“‘The glory of this latter temple shall be greater than the former,’ says the Lord of hosts. ‘And in this place I will give peace,’ says the Lord of hosts.”
The sermons from Haggai and Zechariah stirred the people to return to the work of rebuilding the Temple. Because of their dedication, it did not take long before walls were erected and priestly ministry restored. The completed Temple had a dual affect upon the people. Some celebrated, while others wept. Those who wept did so because they remembered how glorious Solomon’s Temple had been, then they looked at the rudimentary structure they had built to replace it. Haggai’s message was directed to them. He declared, this new Temple was actually more glorious than the one it replaced. It’s glory was not in the expense required to build it, or in its intrinsic value, but in what would take place within it.
Five hundred years after Zerubbabel completed the Temple, Jesus was born.
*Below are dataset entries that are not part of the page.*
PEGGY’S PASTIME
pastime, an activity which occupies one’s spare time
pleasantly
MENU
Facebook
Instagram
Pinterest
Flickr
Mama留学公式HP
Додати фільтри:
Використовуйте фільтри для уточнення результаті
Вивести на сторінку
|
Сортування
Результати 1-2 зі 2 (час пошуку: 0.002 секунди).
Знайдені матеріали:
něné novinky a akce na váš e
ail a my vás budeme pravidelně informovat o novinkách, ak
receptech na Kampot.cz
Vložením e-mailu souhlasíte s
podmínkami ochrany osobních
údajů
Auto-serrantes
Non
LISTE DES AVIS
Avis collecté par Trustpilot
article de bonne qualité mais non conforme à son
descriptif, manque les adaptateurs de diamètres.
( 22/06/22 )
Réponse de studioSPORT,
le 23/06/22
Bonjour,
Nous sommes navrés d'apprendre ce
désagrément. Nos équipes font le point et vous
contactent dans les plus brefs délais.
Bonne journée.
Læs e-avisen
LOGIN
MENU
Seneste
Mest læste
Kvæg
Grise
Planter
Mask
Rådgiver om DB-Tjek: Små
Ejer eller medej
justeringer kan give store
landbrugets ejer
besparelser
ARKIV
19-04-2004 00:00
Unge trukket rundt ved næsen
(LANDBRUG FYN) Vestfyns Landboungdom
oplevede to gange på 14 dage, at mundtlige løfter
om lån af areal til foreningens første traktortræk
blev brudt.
It was this refurbished Temple upon whose steps Jesus taught. It was from here, he declared that anyone who comes to Him will have living water flow out of them, like a spring of everlasting life. It was just outside this Temple where he would be arrested, beaten and crucified. And it was the veil of this Temple that was torn, giving us access to God when we receive Christ.
As glorious as the first Temple may have been, the glory of the second outshines it in every way. What a joy to know that we no longer need a building in order to access God. It is through the work of Christ, that we can have an intimate relationship with God.